Fred Rouhling's Akira finally repeated after 25 years by Sébastien Bouin, Lucien Martinez
A quarter of a century after the first ascent of Akira, one of the most famous but also the most controversial sport climbs in the world, has finally been repeated. Not only once, but twice, by Sébastien Bouin and Lucien Martinez.
Established in 1995 by Fred Rouhling at Le Périgord in France, the route - a 12m roof climbed as a boulder problem followed by 8m section climbed with a rope - triggered heated controversy in the mid-nineties when Rouhling suggested the unprecedented grade 9b. At the time 9a had only just been established, 9a+ didn’t even exist and the arguments were that this hybrid route simply couldn’t be as hard as the Frenchman claimed or, worse still, Rouhling hadn’t climbed it.
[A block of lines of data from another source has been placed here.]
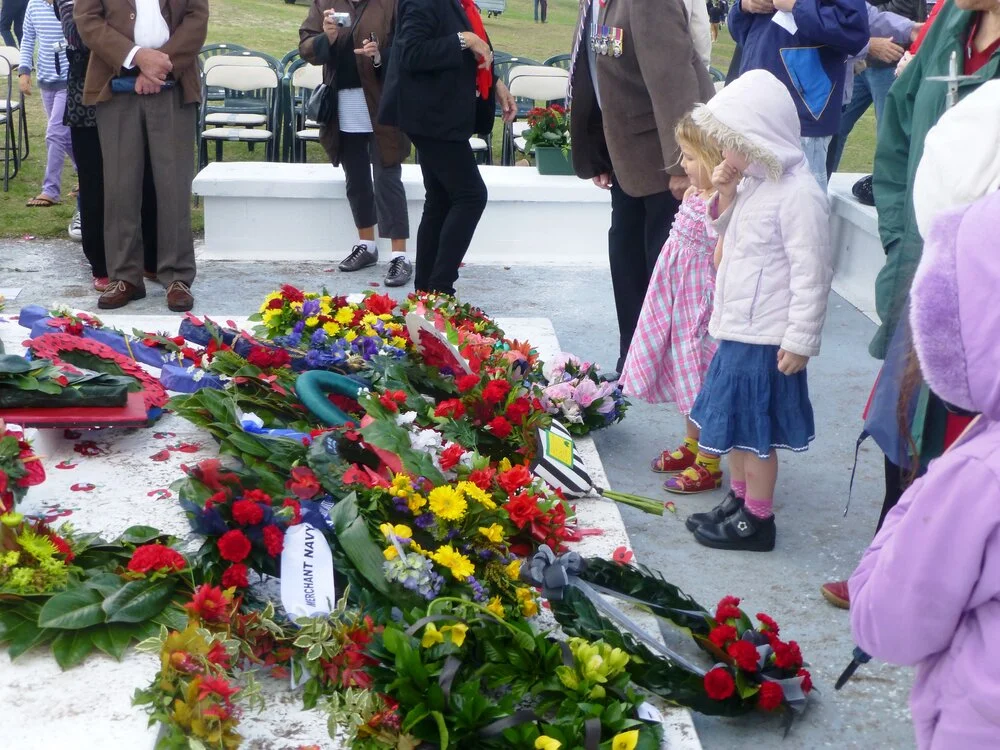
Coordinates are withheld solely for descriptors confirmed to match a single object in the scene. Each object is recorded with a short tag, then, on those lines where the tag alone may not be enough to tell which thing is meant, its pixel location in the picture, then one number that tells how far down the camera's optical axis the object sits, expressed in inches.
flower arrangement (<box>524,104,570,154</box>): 262.4
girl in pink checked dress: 138.8
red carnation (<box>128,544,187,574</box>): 83.3
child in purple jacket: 54.0
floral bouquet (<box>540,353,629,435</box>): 142.1
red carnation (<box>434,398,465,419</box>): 119.3
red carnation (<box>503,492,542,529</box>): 98.7
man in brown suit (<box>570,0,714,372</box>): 148.0
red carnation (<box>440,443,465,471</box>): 102.8
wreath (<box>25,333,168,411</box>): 120.4
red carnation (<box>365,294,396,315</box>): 147.8
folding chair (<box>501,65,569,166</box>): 335.3
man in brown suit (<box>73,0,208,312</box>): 192.5
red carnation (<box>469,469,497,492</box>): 99.8
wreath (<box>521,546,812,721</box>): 87.3
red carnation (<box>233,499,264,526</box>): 86.4
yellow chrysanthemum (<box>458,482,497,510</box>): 96.0
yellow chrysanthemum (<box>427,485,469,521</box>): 93.1
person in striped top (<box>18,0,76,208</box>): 268.4
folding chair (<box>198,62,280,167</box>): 325.7
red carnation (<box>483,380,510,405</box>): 120.9
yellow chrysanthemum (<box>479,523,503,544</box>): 93.0
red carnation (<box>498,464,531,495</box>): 102.7
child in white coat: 114.7
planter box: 260.1
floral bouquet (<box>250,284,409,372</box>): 133.6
Some light has now been shed on this mystery and one of the most controversial sport climbing chapters thanks to Lucien Martinez and Sébastien Bouin, as part of the Vintage Rock Tour in search of hardest routes in France of the 80’s and 90’s. Much to their own surprise the duo both managed to repeat this historic test, after which they suggested not 9b but a difficult 9a.
Rouhling was more than capable of climbing 9a back then and this downgrade indicates that he had indeed climbed the route back in the day, but simply made a mistake in suggesting a grade so far above the limit of that era. "Anyway this route is hard" commented Bouin "and quite unbelievable for the 90’s."